Photos are posted on the walls of corporate and regional offices. “We decorate our walls as a daily reminder of who we serve,” said the presenters.

As the pilot program expands, the team is using the Microsoft SWAY presentation app to capture these stories digitally. Acts is starting blogs to help residents write their stories. They’ll share all the stories with all residents and employees via portals and other channels.

 

Benefits to Employees AND Residents

Through the pilot program, Acts found that as stories came out, these “numbers” became people.

It shifted the way business was done. Friendships grew, talents were uncovered and corporate employees were now making decisions with a deeper understanding of the true heart and passions of the community.

(clockwise from top left) Acts team members Niamh Fabiszewski, Jeremy Neeley and Heather Roller with resident Alicia Peale.
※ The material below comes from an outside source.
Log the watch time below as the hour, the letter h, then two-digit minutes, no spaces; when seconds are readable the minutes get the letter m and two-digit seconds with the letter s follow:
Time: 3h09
Source: Acts Retirement Life Communities

(clockwise from top left) Acts team members Niamh Fabiszewski, Jeremy Neely and Heather Roller with resident Alicia Peale.
Source: Acts Retirement Life Communities

Residents tell the team they also have benefited.

“They want to know us, the employees, on a personal level,” said Fabiszeski. “They want to know that we care about them as people and not just as a business.”

 

Actionable ideas for Marketing and Management

Challenge yourself and your team: you are around residents, but do you really know them? Not just their name or room number, or what they did for a career, but their favorite stories, their passions.

You then have a true connection with the resident and are not merely going to a job every day.

Neely noted “Now when an employee might ask themselves, ‘is it really important if I get this assignment done?’ All they have to do is look up at the walls and say, oh yeah, Bill or Mary is counting on me.”

I can’t help but note that there is marketing gold in these stories, as well.

Creating Results’ experience marketing senior living communities is that prospects want to know “Will I fit in? Are there people like me? Will I still be respected as an individual?”

Authentic, personal stories such as the ones gathered through R-SEE can help future residents answer those questions.

 

The moral of this tale? Don’t leave stories untold.